My second touchstone is the parable of the mustard seed. What I can do seems way too small to make a difference. By the grace of God, I can choose to do it anyway, for Jesus reminds us that tiny seeds produce glorious trees and tiny actions can multiply exponentially. I may never see the results of my efforts; the promise of our faith is that God works in and through and beyond the mustard seeds I plant.
Then there is the touchstone of community–from individual loving relationships to a church committee working for racial justice to the expanded circles of the United Church of Christ’s peace-making in Oaxaca and tree planting in Kenya. On my own, I can toss out a few mustard seeds and hope one will take root. When I am part of a community, we can plant a garden—mustard and thyme and mint and lentils and more. We can take turns planting and watering, weeding and resting. Our community extends to future generations, and we pray they will reap an abundant harvest from our shared efforts.
My fourth touchstone is the assurance of God’s healing power. When our tender hearts break from the pain of the world, they can heal. By the grace of God,
they can heal stronger than ever, with greater capacity to care. Our hearts can expand, far beyond what we imagine possible.
Finally, perhaps most important of all, I rely on the promise of God’s grace. When I can’t get there, when I feel my heart hardening or my circle of caring contracting, God showers me with grace. God assures me that this life is not a contest to be judged but a journey to be traveled. God urges me to try again.

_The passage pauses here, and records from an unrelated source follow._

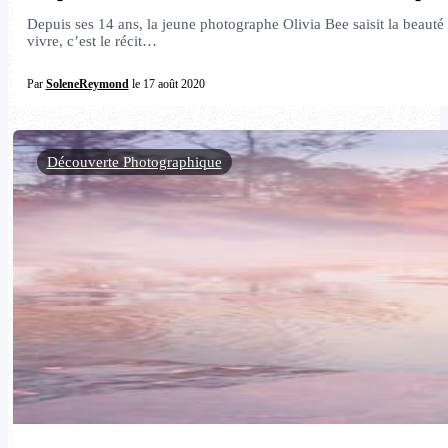
Depuis ses 14 ans, la jeune photographe Olivia Bee saisit la beauté d
vivre, c’est le récit…
Par
SoleneReymond
le 17 août 2020
Découverte Photographique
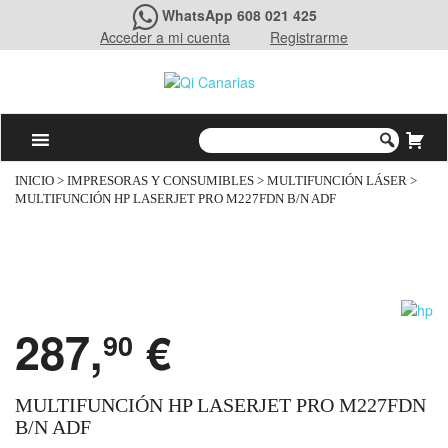
WhatsApp 608 021 425
Acceder a mi cuenta
Registrarme
INICIO
>
IMPRESORAS Y CONSUMIBLES
>
MULTIFUNCIÓN LÁSER
>
MULTIFUNCIÓN HP LASERJET PRO M227FDN B/N ADF
287,
€
90
MULTIFUNCIÓN HP LASERJET PRO M227FDN
B/N ADF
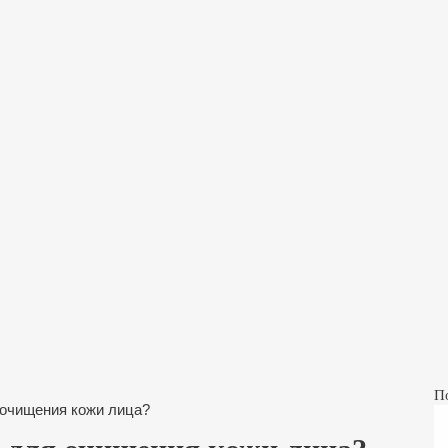
П
 очищения кожи лица?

Yesterday, I searched around my house and found five stones, which now live in this bowl which will live by my side of the couch. Tonight, when I turn on the evening news and begin to feel overwhelmed, I will pick up my bowl and touch these stones. I will try to remember that I am not alone, that there is a power of love at work far beyond what I can imagine. I will pray for people in pain. I will find something to do, no matter how small, to be a source of hope in the world. I will take turns working and resting with members of our church. I will allow my heart to break, trusting that it will heal. And I will rely on God’s grace, knowing that all God asks of me is to keep trying to live tender-hearted.
I invite to find your own stones to put by the side of your chair. I invite you to claim and hold the touchstones of our faith that can help you live tender-hearted. Amen.